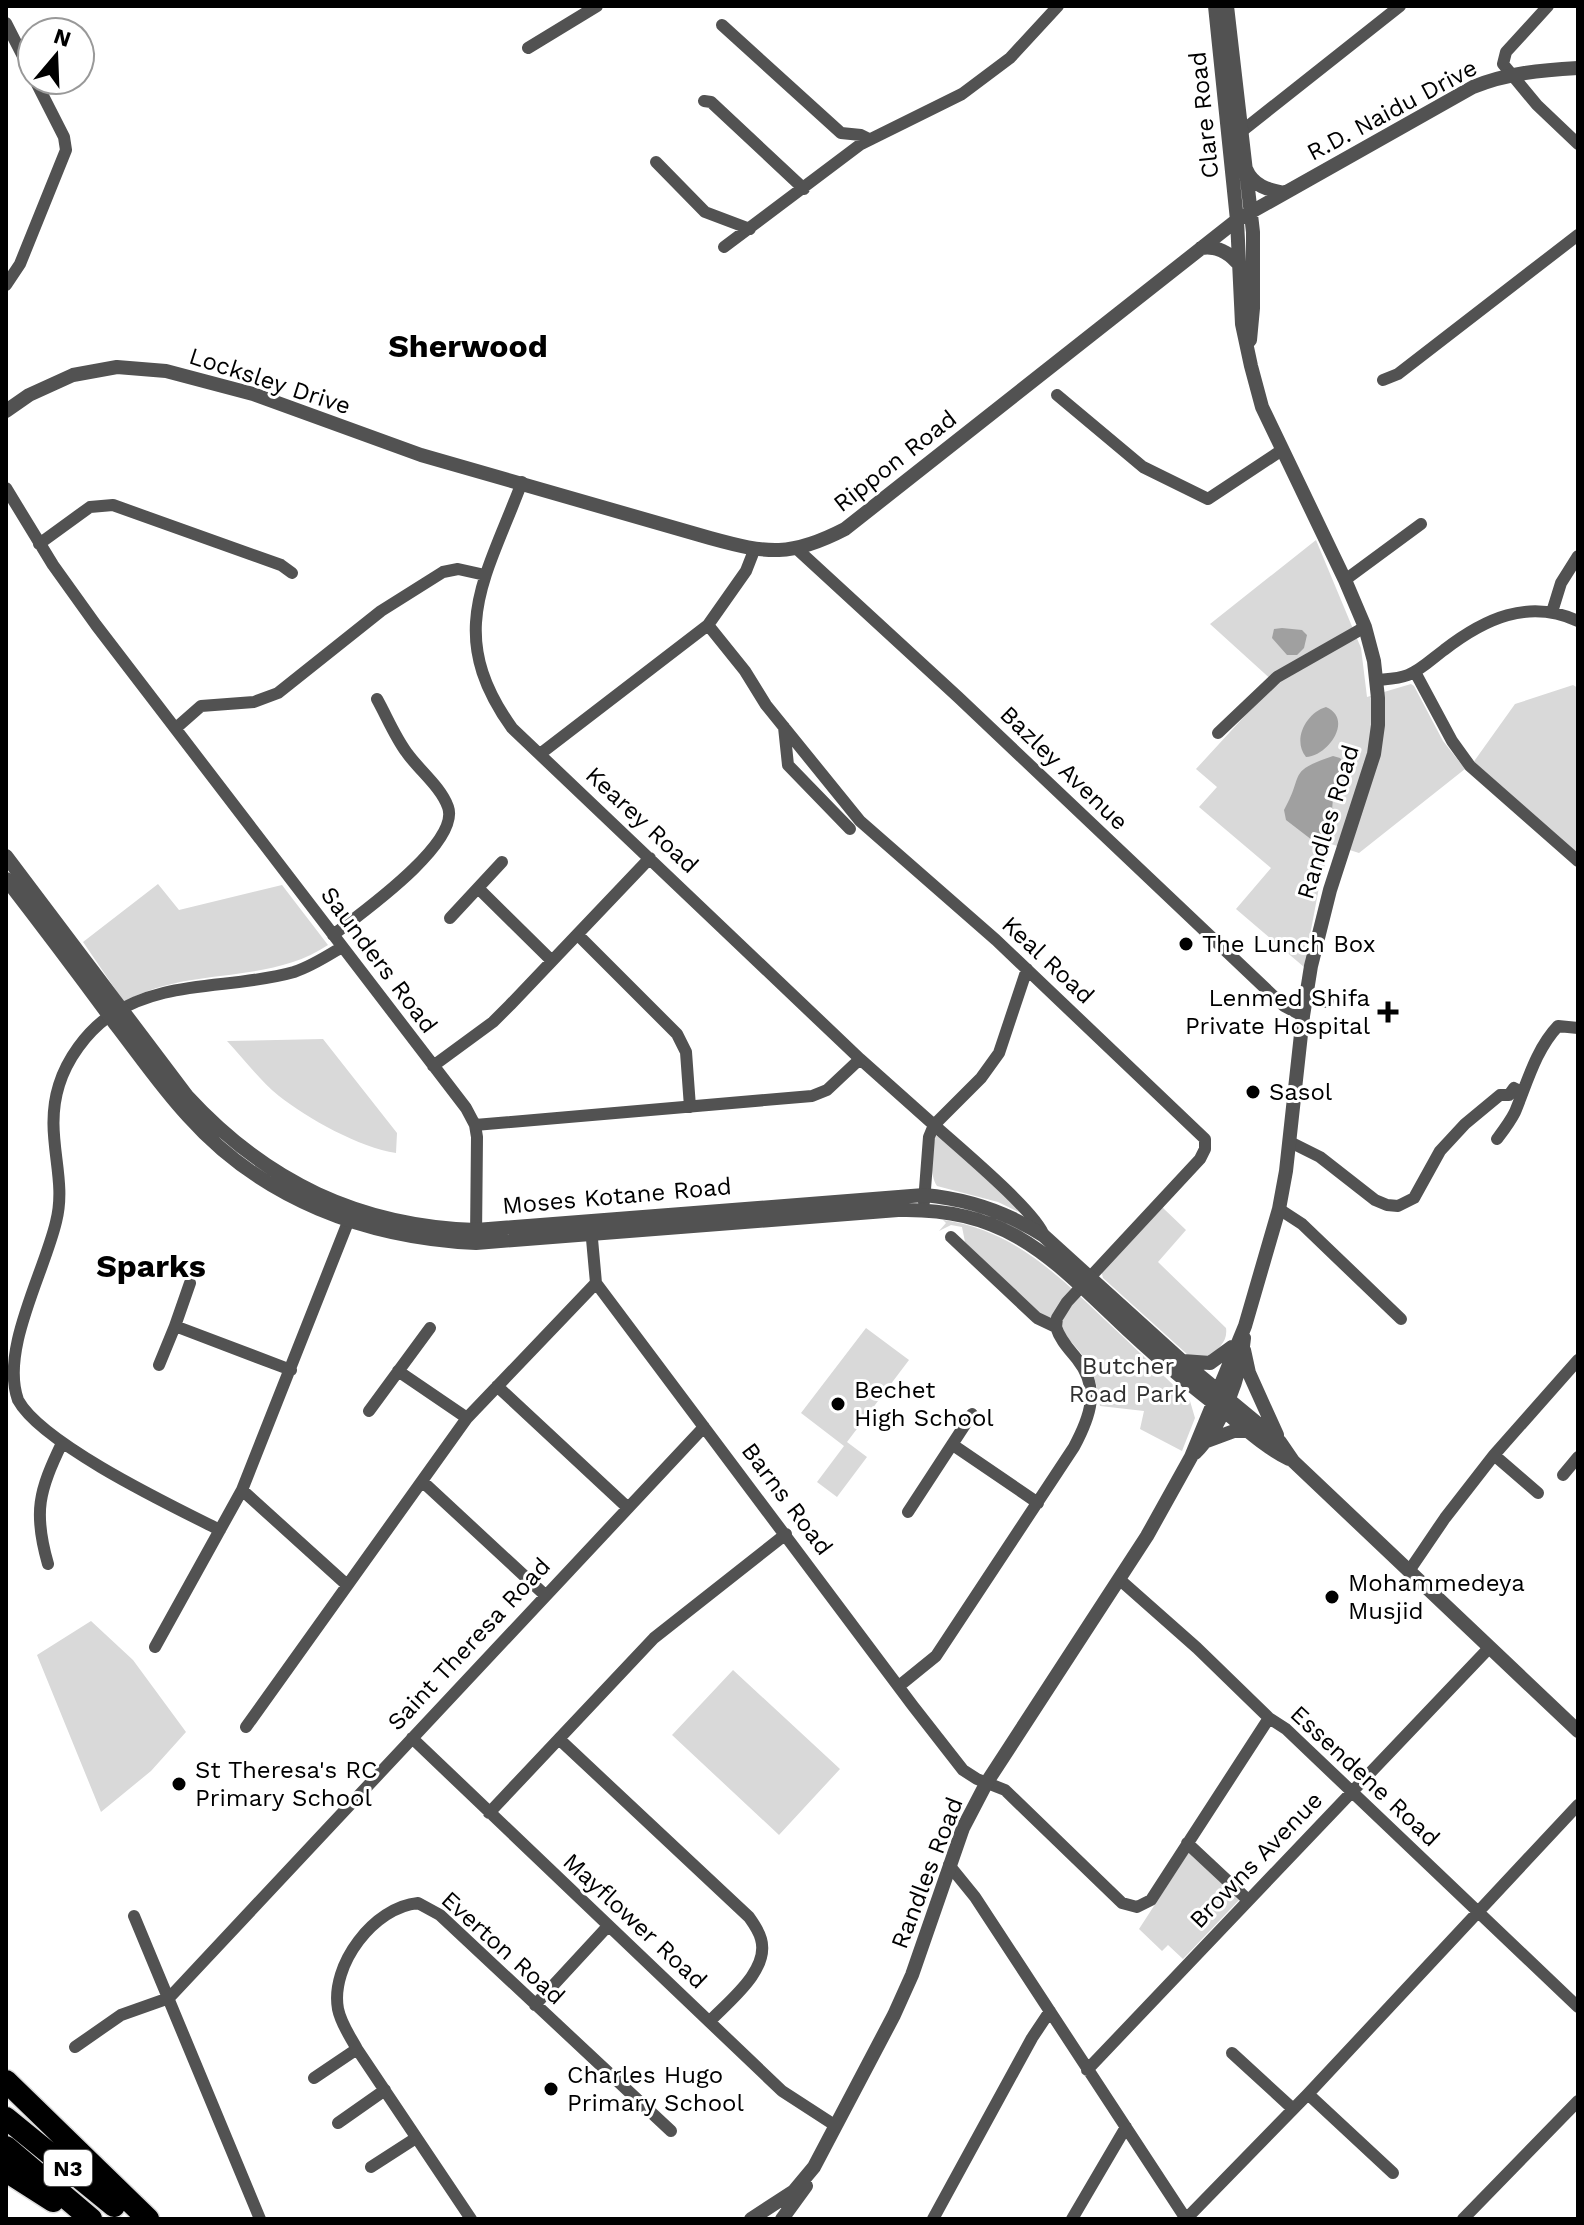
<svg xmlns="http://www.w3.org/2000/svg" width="1584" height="2225" font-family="'Work Sans',sans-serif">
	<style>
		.green { fill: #d9d9d9 }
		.water { fill: #a0a0a0 }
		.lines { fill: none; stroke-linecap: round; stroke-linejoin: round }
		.motorway-casing { stroke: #dbdbdb; stroke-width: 25 }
		.minor { stroke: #525252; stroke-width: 12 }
		.tertiary { stroke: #525252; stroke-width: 14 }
		.motorway { stroke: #000; stroke-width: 22 }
		.poi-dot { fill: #000; stroke: #fff; stroke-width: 3 }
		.labels { text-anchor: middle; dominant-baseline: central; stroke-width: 6; stroke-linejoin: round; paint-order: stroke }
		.shield { fill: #fff; stroke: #4c4c4c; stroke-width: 2 }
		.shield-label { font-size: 22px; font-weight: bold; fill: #000 }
		.street-label { font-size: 24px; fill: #000; stroke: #fff }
		.poi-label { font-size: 24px; fill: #000; stroke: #fff; text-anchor: start }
		.park-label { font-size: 24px; fill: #303030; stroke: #fff }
		.district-label { font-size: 32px; font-weight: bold; fill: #000; stroke: #fff }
	</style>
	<rect width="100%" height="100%" fill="#fff"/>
	<path class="green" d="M1316,540L1361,648L1367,697L1411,684L1414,686L1443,741L1465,769L1359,853L1331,844L1320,882L1304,967L1236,909L1271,868L1199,807L1217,787L1196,769L1275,683L1210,624Z
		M1573,685L1578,688V858L1470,767L1515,704Z
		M158,884L179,910L282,885L328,945C267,986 188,965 124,1002L83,942Z
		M323,1039L397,1133L396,1153C360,1148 307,1118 279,1096C260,1081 244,1059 227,1041Z
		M936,1136L940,1137L1031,1218L998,1202L937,1186C929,1174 931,1150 936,1136Z
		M1162,1207L1186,1230L1158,1262L1226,1328C1228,1342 1218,1349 1208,1357L1188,1355L1103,1278L1101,1270Z
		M943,1220C1011,1229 1057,1274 1104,1319C1133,1346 1161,1373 1190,1401L1195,1418L1182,1451L1140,1429L1144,1411L1100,1406C1095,1360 1079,1351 1049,1319L1043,1317L965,1242L962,1227L951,1225L939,1231L946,1223Z
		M866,1328L909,1360L847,1442L867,1457L837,1497L817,1482L844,1446L801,1413Z
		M91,1621L133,1660L186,1732L151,1771L101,1812L37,1655Z
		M733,1670L840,1769L779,1835L672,1735Z
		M1189,1852L1239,1900L1183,1959L1168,1945L1162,1951L1139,1929Z"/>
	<path class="water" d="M1282,628L1302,630L1307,635L1304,648L1297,655H1287L1272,638L1274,629Z
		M1326,707C1354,719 1328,756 1306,757C1292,740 1306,713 1326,707Z
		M1333,756L1340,758L1344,763C1343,773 1338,780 1335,789C1329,808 1338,834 1312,840L1286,820L1284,810C1305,773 1286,772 1333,756Z"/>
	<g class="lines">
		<defs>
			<path id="motorway" d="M6,2081L148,2219
				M6,2118L114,2206
				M6,2147L91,2219
				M6,2171L53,2201"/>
		</defs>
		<use href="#motorway" class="motorway-casing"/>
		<path class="minor" d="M1548,6L1506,52L1503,64L1537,105L1578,144
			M6,23L32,74
			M722,25L841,133L861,135L869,139
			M528,48L597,6
			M704,101L711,102L804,189
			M1242,131L1400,6
			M656,162L705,212L750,229
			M724,247L861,144L962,94L1010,58L1058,6
			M6,285L20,264L66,150L64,137L35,80
			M1383,380L1398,374L1578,235
			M1057,395L1143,467L1208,499L1282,450
			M522,482C486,578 444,633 512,728L860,1059L934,1125L929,1137L924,1202
			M6,488L53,565L96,625L466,1108L475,1125L477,1137L476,1238
			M39,544L90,507L113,505L281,565L292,573
			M797,549L958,697L1284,1006L1303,1016
			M1345,580L1421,524
			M1552,612L1561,583L1578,556
			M708,625L745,671L766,705L860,821L996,940L1205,1139V1149L1200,1159L1067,1302L1057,1318L1056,1327
			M1415,672L1452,741L1470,766L1578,861
			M1377,680C1387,679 1398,679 1408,675C1421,670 1433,658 1444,650C1484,619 1528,598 1578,621
			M784,727L788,765L850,829
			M176,728L201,706L254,702L278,693L381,611L443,572L458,569L485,575
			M1218,733L1277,677L1365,627
			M540,754L708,625L746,571L755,548
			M479,889L552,961
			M450,918L502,862
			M333,935C360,914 461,843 448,807C441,787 419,770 407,753C395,737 387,717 377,699
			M578,935L677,1034L686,1052L690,1107
			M1027,969L999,1053L981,1078L934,1125C956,1145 1038,1213 1044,1236
			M433,1066L493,1022L510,1005L650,858
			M475,1125L812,1096L827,1090L860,1059
			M1497,1139C1503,1131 1510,1122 1515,1112C1527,1083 1536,1049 1558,1026L1578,1028
			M1290,1142L1320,1157L1375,1200L1387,1205L1398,1206L1414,1198L1440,1151L1465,1124L1500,1095H1509L1514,1088L1522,1092
			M1279,1209L1302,1224L1401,1319
			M591,1228L596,1283L913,1706L963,1770L977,1779L1005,1790L1122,1903L1137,1907L1151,1900L1269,1718
			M190,1283L175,1326L291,1370
			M159,1365L175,1326
			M398,1371L467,1418
			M497,1386L627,1507
			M369,1411L430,1328
			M953,1445L1038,1503
			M1494,1455L1538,1493
			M1563,1475L1578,1457
			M423,1482L545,1595
			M242,1490L347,1585
			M908,1512L972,1414
			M220,1530C172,1506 42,1444 18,1400C0,1350 44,1273 56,1222C68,1176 43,1136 59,1085C67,1059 86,1033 108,1017C165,978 231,990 294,972C312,966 327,956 342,947
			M48,1564C33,1512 39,1491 62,1443
			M1409,1571L1445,1518L1494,1455L1578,1360
			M1119,1579L1197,1648L1269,1718L1286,1729L1578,2007
			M155,1647L242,1490L352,1212
			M899,1686L936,1656L1074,1447C1090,1417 1101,1389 1077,1359C1069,1349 1060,1340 1056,1327L1037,1318L951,1237
			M246,1727L467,1418L596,1283
			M412,1738L782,2091L836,2126
			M559,1739L749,1917C754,1924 759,1931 761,1939C770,1970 729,2001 710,2021
			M489,1813L654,1638L786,1534
			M1187,1843L1248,1900
			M949,1865L975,1897L1186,2219
			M134,1916L260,2219
			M535,2005L608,1926
			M75,2047L121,2015L169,1998L704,1427
			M1232,2053L1293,2109
			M1087,2070L1490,1647
			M314,2078L357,2049
			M1308,2094L1393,2173
			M338,2123L385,2090
			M371,2167L416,2138
			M471,2219L357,2049C350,2036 341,2024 338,2009C330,1965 374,1907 418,1903L440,1915L671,2131
			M933,2219L1032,2038L1050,2011
			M1072,2219L1126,2127
			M1186,2219L1308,2094L1578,1805
			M1463,2219L1578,2101"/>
		<path class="tertiary" d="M1227,6L1253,232V308L1250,340
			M1246,169C1253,186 1268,190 1285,193
			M1201,248C1218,245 1230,253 1240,266
			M6,411L29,395L73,375L117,367L166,371L253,394L421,455L710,538C768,554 791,557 845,529L1237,220L1473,87C1507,73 1542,70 1578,68
			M6,856L187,1096C266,1182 359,1226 476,1230L924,1195C969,1199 1007,1212 1044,1236L1182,1361L1280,1442L1293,1461L1578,1731
			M6,879C43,927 80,976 116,1025C140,1056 162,1088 188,1116C262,1199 366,1238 476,1243L898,1210C1012,1207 1055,1262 1132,1334C1163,1363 1196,1390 1230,1416C1249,1432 1267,1448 1289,1459
			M1305,1002L1314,998L1327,1001
			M1244,1350L1249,1373L1277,1435
			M1183,1361L1210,1363L1232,1347
			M1207,1441L1234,1431H1248
			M1195,1453C1222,1426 1241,1377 1244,1338
			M751,2219L794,2191L814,2167L894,2015L912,1975L963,1828L987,1782L1147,1536L1191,1457L1245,1326L1279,1209L1286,1171L1303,1016L1311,966L1330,890L1374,754L1378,725V698L1374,661L1365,627L1345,580L1262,407L1251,366L1242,324L1237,220L1215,6
			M782,2219L806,2186"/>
		<use href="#motorway" class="motorway"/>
	</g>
	<g class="poi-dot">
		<circle cx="1186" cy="944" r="8"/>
		<path d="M1384 1000h8v8h8v8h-8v8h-8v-8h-8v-8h8z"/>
		<circle cx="1253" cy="1092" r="8"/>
		<circle cx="838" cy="1404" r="8"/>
		<circle cx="1332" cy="1597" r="8"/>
		<circle cx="179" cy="1784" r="8"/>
		<circle cx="551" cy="2089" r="8"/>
	</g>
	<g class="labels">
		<rect class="shield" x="44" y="2150" width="48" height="36" rx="6"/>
		<g class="shield-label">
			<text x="68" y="2168">N3</text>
		</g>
		<g class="street-label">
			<text transform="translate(1392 110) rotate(-28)">R.D. Naidu Drive</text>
			<text transform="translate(1204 115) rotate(-96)">Clare Road</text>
			<text transform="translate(270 381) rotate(18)">Locksley Drive</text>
			<text transform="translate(895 461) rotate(-38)">Rippon Road</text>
			<text transform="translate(1064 768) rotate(44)">Bazley Avenue</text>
			<text transform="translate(642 820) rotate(43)">Kearey Road</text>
			<text transform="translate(1328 822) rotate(-73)">Randles Road</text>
			<text transform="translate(379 960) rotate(53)">Saunders Road</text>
			<text transform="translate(1048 960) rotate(43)">Keal Road</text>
			<text transform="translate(617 1196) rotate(-5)">Moses Kotane Road</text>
			<text transform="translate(787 1499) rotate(53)">Barns Road</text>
			<text transform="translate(469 1644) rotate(-47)">Saint Theresa Road</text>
			<text transform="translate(1365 1776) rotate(43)">Essendene Road</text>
			<text transform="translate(1256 1860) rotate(-46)">Browns Avenue</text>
			<text transform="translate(927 1873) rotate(-69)">Randles Road</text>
			<text transform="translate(635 1921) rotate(43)">Mayflower Road</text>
			<text transform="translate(503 1948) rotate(42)">Everton Road</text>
		</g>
		<g class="poi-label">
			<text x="1202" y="944">The Lunch Box</text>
			<text x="1370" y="998" text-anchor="end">Lenmed Shifa<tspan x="1370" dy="28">Private Hospital</tspan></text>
			<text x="1269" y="1092">Sasol</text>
			<text x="854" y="1390">Bechet<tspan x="854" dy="28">High School</tspan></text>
			<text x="1348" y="1583">Mohammedeya<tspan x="1348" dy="28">Musjid</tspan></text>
			<text x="195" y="1770">St Theresa's RC<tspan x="195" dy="28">Primary School</tspan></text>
			<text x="567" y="2075">Charles Hugo<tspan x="567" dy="28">Primary School</tspan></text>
		</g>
		<g class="park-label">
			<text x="1128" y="1366">Butcher<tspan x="1128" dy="28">Road Park</tspan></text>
		</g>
		<g class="district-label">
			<text x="468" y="346">Sherwood</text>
			<text x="151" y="1266">Sparks</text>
		</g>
	</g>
	<rect width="1584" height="2225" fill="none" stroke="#000000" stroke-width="16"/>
	<g transform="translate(56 56) rotate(19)"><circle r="38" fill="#ffffff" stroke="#999999" stroke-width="2"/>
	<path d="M0-6L14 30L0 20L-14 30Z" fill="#000000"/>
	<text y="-12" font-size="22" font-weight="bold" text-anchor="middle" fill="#000000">N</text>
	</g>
</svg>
_ _ _
ABOUT THIS TASK →
In the entries above, find each line with the word "middle" and show it.

OUTPUT FOR THIS EXERCISE →
		.labels { text-anchor: middle; dominant-baseline: central; stroke-width: 6; stroke-linejoin: round; paint-order: stroke }
	<text y="-12" font-size="22" font-weight="bold" text-anchor="middle" fill="#000000">N</text>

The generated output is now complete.